The Japanese Pagoda Tree (Styphnolobium japonicum) is grown as an ornamental in the United Kingdom.

Most people grow this tree for its flowers. White cascades in summer. Pretty.

But in China and Korea, where it comes from, people eat it.

Not the flowers. Well, the flowers too. But mostly the young leaves. The tender shoots. Even the twigs.

They cook them with rice. Simple. Nutritious. They’ve been doing this for centuries.

Some regions take it further. They sun dry the shoots first. Then boil them multiple times to get the bitterness out. Takes patience. But it works.

There’s a home remedy too. Boil the twigs. Poach an egg in the liquid. Drink the broth, eat the egg. People believe it stops bleeding. Whether it does or not, they’ve been doing it long enough to keep doing it.

The flowers make tea. In Hong Kong, they’re the main ingredient in Five Flower Tea. It’s what you drink when summer gets too hot. The flowers add flavour. Delicate. Nothing heavy.
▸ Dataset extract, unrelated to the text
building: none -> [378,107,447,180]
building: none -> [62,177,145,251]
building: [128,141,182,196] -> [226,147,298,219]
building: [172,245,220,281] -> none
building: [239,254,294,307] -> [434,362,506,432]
You can dry the leaves for tea as well.

Even the seeds get used. The endosperm inside—that’s the bit that feeds the growing seed—gets cooked with sugar in Northern China. Makes a sweet dessert. Popular one, apparently.
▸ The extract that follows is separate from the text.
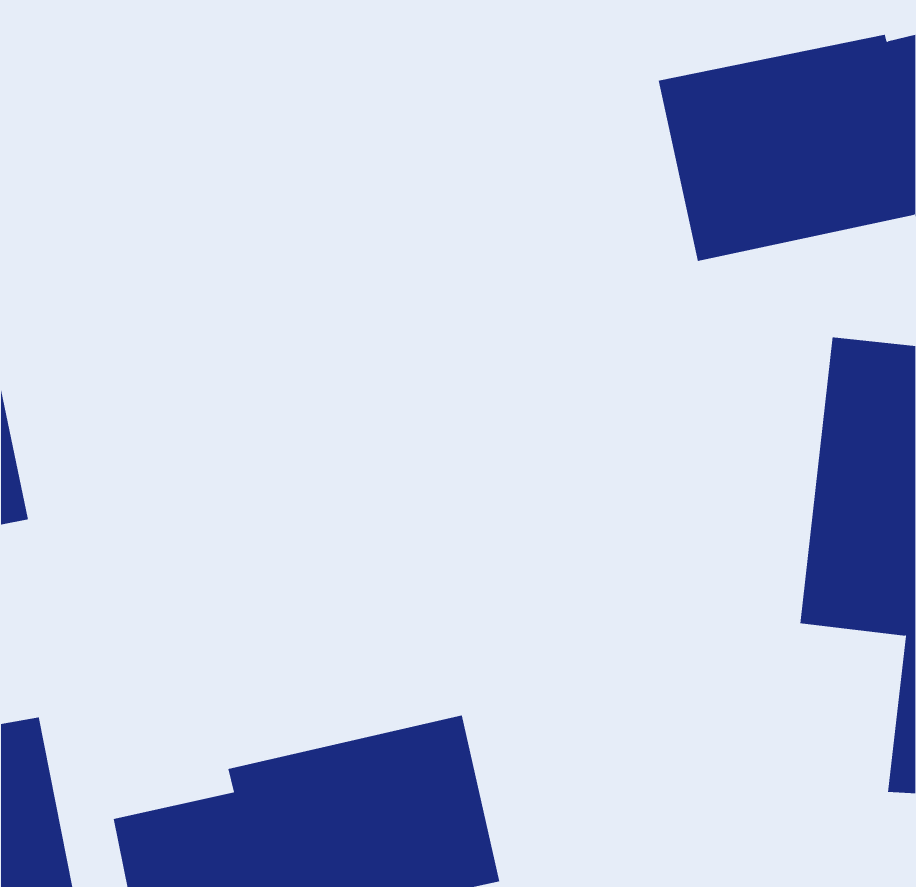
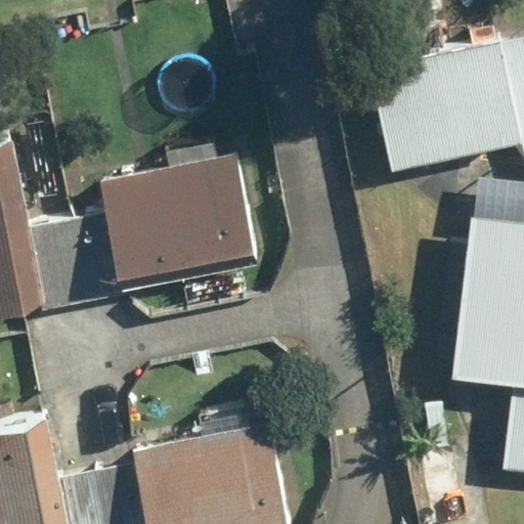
building: none -> [40,159,252,316]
And there’s starch in the seeds. Edible. Another way to use them.

So here’s what’s interesting. We plant these trees in Britain. Purely ornamental. Nice to look at.

Meanwhile, the same tree has fed people for generations.
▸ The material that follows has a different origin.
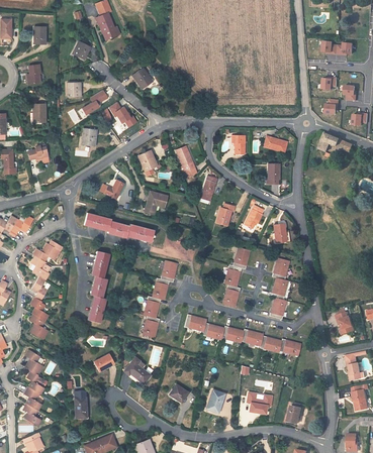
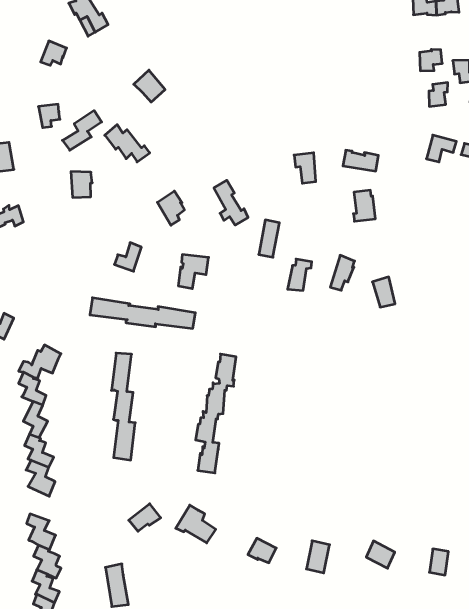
building: [223,247,250,307] -> none
building: [269,257,289,319] -> none
building: [185,315,301,355] -> none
Not saying we should start eating ours. Just saying it’s worth knowing what something can do before we decide what it’s for.

Sometimes a tree is more than decoration.

References

Facciola, S. (1998). Cornucopia II: A source book of edible plants. Kampong Publications.

Hu, S. (2005). Food Plants of China. Chinese University Press.

Kunkel, G. (1984). Plants for Human Consumption: An Annotated Checklist of the Edible Phanerogams and Ferns. Koeltz Scientific Books.

Madden, E., McLachlan, C., Oketch, Rabah, H., & Calderón, A. I. (2022). United States Pharmacopeia comprehensive safety review of Styphnolobium japonicum flower and flower bud. Phytotherapy Research, 36(5), 2061–2071.

Read, B. E. (1946). Famine Foods Listed in the Chiu Huang Pen Ts?ao: Giving Their Identity, Nutritional Values and Notes on Their Preparations. Henry Lester Institute of Medical Research.

Uphof, J. C. T. (1959). Dictionary of Economic Plants. H.R. Engelmann.